# ACTION ITEM:
Can you extract, word for word, the lines starting with the one containing "Real estate crowdfunding has" and ending with the one containing "the global appeal", both of those included?

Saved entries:
-- Opening Marker --

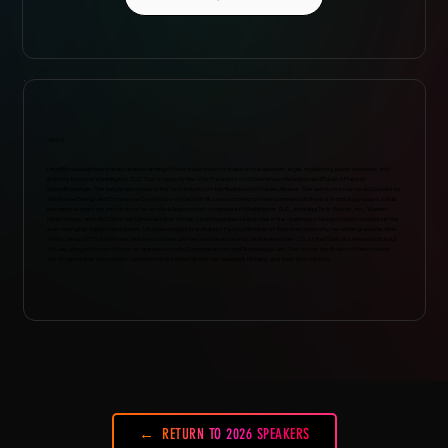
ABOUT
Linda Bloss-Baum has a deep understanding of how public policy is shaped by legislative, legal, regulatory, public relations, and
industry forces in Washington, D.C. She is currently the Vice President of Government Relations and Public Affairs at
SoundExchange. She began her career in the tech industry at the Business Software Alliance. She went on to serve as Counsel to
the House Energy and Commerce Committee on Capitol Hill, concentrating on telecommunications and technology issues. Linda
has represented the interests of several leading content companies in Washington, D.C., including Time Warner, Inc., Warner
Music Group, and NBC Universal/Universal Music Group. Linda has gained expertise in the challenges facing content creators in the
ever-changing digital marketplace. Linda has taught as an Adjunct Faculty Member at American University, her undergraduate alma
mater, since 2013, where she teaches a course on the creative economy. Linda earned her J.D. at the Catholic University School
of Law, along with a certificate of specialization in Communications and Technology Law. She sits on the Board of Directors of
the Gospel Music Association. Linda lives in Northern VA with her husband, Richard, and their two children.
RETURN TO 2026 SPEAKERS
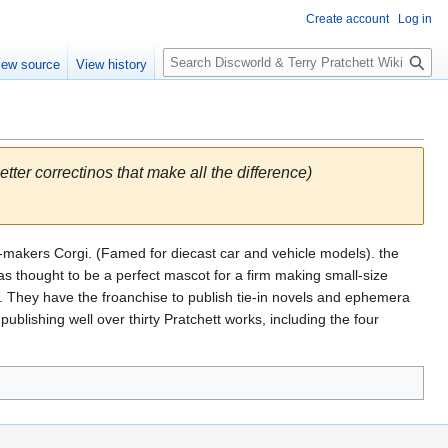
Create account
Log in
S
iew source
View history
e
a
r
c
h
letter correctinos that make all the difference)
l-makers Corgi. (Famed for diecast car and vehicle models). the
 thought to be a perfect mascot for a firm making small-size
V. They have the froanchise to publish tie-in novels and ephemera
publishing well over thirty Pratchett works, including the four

-- Closing Marker --
-- Opening Marker --

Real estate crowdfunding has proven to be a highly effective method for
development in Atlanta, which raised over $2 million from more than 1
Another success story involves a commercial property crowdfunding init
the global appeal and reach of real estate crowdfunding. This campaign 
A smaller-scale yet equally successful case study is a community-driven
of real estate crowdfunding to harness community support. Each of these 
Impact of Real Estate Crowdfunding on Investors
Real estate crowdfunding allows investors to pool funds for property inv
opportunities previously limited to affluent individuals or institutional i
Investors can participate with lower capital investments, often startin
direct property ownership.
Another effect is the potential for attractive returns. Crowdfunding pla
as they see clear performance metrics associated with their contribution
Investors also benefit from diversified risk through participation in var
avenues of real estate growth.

-- Closing Marker --

# RESPONSE AREA:
Real estate crowdfunding has proven to be a highly effective method for
development in Atlanta, which raised over $2 million from more than 1
Another success story involves a commercial property crowdfunding init
the global appeal and reach of real estate crowdfunding. This campaign 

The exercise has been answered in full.